From 84ae39f7af5ed17f9b1eb32728ea95deb817c774 Mon Sep 17 00:00:00 2001
From: Geoffrey Martin-Noble <Geoffrey.Martin-Noble@amd.com>
Date: Fri, 1 May 2026 15:43:23 -0700
Subject: [PATCH 1/2] Apply power-of-two chunking consistently

- Avoid weird addition of 4 to power-of-two chunk sizes. This was added
  in https://github.com/aqlaboratory/openfold-3/commit/a9a12890d without
  explanation. We can hypothesize that it was related to adding 4 to an
  input dimension in trace_utils.py (trying to get a test case to fit in
  one chunk?), but that file was long ago deleted. This just looks like
  a bug and makes us hit unhappy paths all over the place. Fixes
  https://github.com/aqlaboratory/openfold-3/issues/203
- Enable chunking for AuxiliaryHeadsAllAtom pairformer embedding when
  using optimized kernels. Without chunking, this is the first call to
  cause OOMs because its `diffusion_samples*sequence_length` batches.
  Chunking gets turned off in prediction_heads.py due to batch size > 1
  and use of optimized kernels because cross-sample chunking requires
  expanding out pair bias and they all require it to have size 1 in the
  second dimension with implicit broadcasting. So we turn on
  `apply_per_sample` when optimized kernels are in use. This splits the
  > 1 batch dimension, which avoids this problematic path and then we
  can do normal chunking for the rest if it's still too large. We could
  do something more elaborate (see suggestions in linked issue), but
  this is an improvement for now. Fixes
  https://github.com/aqlaboratory/openfold-3/issues/206
---
 openfold3/core/kernels/triton/evoformer.py    |  4 ++++
 openfold3/core/model/heads/head_modules.py    | 12 ++++++++--
 .../core/model/heads/prediction_heads.py      |  9 ++++----
 openfold3/core/utils/chunk_utils.py           |  1 -
 openfold3/tests/test_kernels.py               | 22 +++++--------------
 5 files changed, 24 insertions(+), 24 deletions(-)

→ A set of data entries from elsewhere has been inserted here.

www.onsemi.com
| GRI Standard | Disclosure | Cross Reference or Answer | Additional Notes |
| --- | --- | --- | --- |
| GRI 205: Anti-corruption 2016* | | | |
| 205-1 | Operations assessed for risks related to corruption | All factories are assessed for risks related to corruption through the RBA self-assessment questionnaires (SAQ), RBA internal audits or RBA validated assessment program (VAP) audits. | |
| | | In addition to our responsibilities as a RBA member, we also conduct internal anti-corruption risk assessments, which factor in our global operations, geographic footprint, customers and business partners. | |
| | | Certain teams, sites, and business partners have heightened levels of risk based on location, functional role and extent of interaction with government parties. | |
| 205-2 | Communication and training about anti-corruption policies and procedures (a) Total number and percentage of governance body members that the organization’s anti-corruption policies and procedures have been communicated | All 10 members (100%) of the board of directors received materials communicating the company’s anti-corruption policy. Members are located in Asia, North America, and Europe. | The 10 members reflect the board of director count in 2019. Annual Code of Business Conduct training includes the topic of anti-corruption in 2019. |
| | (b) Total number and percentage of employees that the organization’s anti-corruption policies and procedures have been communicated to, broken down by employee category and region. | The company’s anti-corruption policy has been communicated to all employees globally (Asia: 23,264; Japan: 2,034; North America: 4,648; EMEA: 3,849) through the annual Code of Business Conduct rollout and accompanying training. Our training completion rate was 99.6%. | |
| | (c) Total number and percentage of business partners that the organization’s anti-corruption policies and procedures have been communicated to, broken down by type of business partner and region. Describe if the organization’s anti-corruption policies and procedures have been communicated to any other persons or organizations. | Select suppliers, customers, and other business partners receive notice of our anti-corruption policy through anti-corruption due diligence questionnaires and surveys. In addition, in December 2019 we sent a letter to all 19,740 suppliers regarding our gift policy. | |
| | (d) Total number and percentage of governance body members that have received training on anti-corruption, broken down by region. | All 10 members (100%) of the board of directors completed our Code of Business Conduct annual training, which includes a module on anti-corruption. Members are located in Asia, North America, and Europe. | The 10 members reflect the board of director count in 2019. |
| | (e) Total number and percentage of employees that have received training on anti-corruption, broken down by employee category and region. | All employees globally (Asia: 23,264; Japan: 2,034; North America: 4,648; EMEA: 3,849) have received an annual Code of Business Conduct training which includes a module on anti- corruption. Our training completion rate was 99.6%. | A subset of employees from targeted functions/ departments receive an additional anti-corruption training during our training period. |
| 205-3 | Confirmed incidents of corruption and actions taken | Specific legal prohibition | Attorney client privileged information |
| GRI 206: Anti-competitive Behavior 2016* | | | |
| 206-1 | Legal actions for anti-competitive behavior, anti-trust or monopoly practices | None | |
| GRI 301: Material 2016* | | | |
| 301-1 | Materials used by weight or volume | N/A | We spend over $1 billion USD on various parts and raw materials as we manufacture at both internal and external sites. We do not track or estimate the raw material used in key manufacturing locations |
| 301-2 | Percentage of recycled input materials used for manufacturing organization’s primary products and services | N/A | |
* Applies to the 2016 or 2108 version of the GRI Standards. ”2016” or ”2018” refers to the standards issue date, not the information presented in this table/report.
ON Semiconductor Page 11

diff --git a/openfold3/core/kernels/triton/evoformer.py b/openfold3/core/kernels/triton/evoformer.py
index 03a40ff11..310a9cb68 100644
--- a/openfold3/core/kernels/triton/evoformer.py
+++ b/openfold3/core/kernels/triton/evoformer.py
@@ -904,6 +904,10 @@ def forward(ctx, Q, K, V, res_mask, pair_bias, has_pair_bias=True):
             ).contiguous()  # (BATCH_SIZE, N_SEQ, HEAD, SEQ_LEN, DIM)
 
             BATCH_SIZE, N_SEQ, HEAD, SEQ_LEN, DIM = Q.shape
+
+            assert res_mask.shape == (BATCH_SIZE, N_SEQ, 1, 1, SEQ_LEN), f"{tuple(res_mask.shape)} != {(BATCH_SIZE, N_SEQ, 1, 1, SEQ_LEN)}"

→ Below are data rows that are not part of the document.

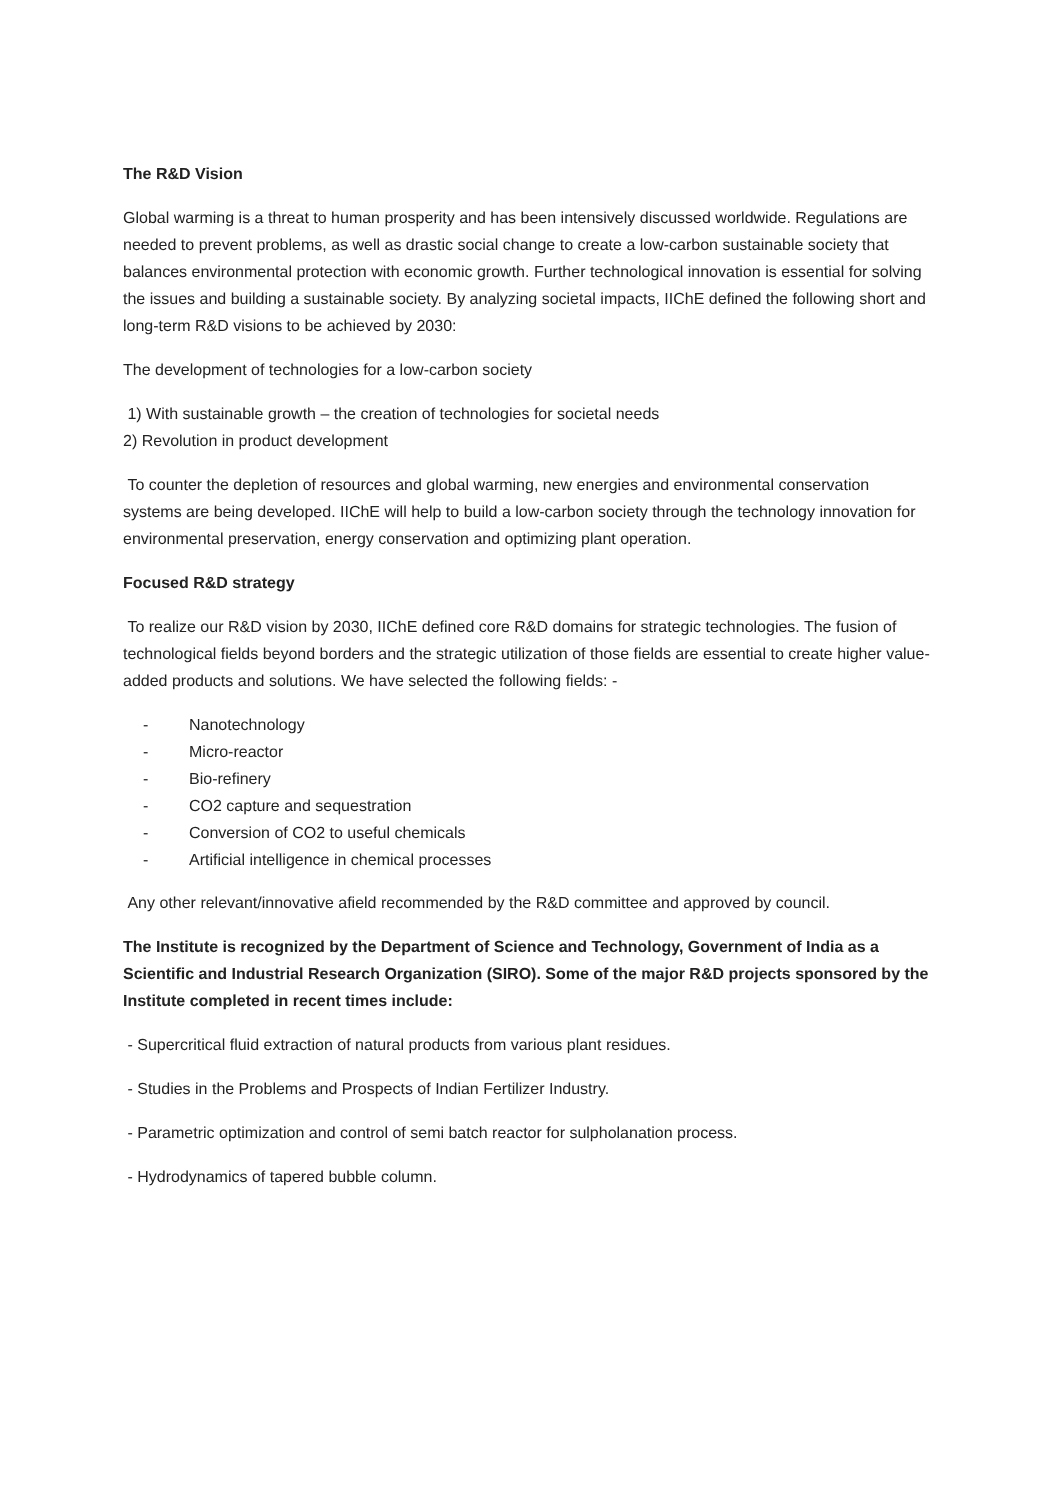The R&D Vision
Global warming is a threat to human prosperity and has been intensively discussed worldwide. Regulations are needed to prevent problems, as well as drastic social change to create a low-carbon sustainable society that balances environmental protection with economic growth. Further technological innovation is essential for solving the issues and building a sustainable society. By analyzing societal impacts, IIChE defined the following short and long-term R&D visions to be achieved by 2030:
The development of technologies for a low-carbon society
1) With sustainable growth – the creation of technologies for societal needs
2) Revolution in product development
To counter the depletion of resources and global warming, new energies and environmental conservation systems are being developed. IIChE will help to build a low-carbon society through the technology innovation for environmental preservation, energy conservation and optimizing plant operation.
Focused R&D strategy
To realize our R&D vision by 2030, IIChE defined core R&D domains for strategic technologies. The fusion of technological fields beyond borders and the strategic utilization of those fields are essential to create higher value-added products and solutions. We have selected the following fields: -
- Nanotechnology
- Micro-reactor
- Bio-refinery
- CO2 capture and sequestration
- Conversion of CO2 to useful chemicals
- Artificial intelligence in chemical processes
Any other relevant/innovative afield recommended by the R&D committee and approved by council.
The Institute is recognized by the Department of Science and Technology, Government of India as a Scientific and Industrial Research Organization (SIRO). Some of the major R&D projects sponsored by the Institute completed in recent times include:
- Supercritical fluid extraction of natural products from various plant residues.
- Studies in the Problems and Prospects of Indian Fertilizer Industry.
- Parametric optimization and control of semi batch reactor for sulpholanation process.
- Hydrodynamics of tapered bubble column.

+            assert pair_bias.shape == (BATCH_SIZE, 1, HEAD, SEQ_LEN, SEQ_LEN), f"{tuple(pair_bias.shape)} != {(BATCH_SIZE, 1, HEAD, SEQ_LEN, SEQ_LEN)}"
+
             softmax_scale = DIM**-0.5
             BLOCK_DIM = max(triton.next_power_of_2(DIM), 32)
 
diff --git a/openfold3/core/model/heads/head_modules.py b/openfold3/core/model/heads/head_modules.py
index 46a132ac4..92830d48a 100644
--- a/openfold3/core/model/heads/head_modules.py
+++ b/openfold3/core/model/heads/head_modules.py
@@ -187,8 +187,16 @@ def forward(
         apply_per_sample = (
             not torch.is_grad_enabled()
             and num_samples > 1
-            and self.per_sample_token_cutoff is not None
-            and repr_x_pred.shape[-2] > self.per_sample_token_cutoff
+            and (
+                (self.per_sample_token_cutoff is not None
+                and repr_x_pred.shape[-2] > self.per_sample_token_cutoff)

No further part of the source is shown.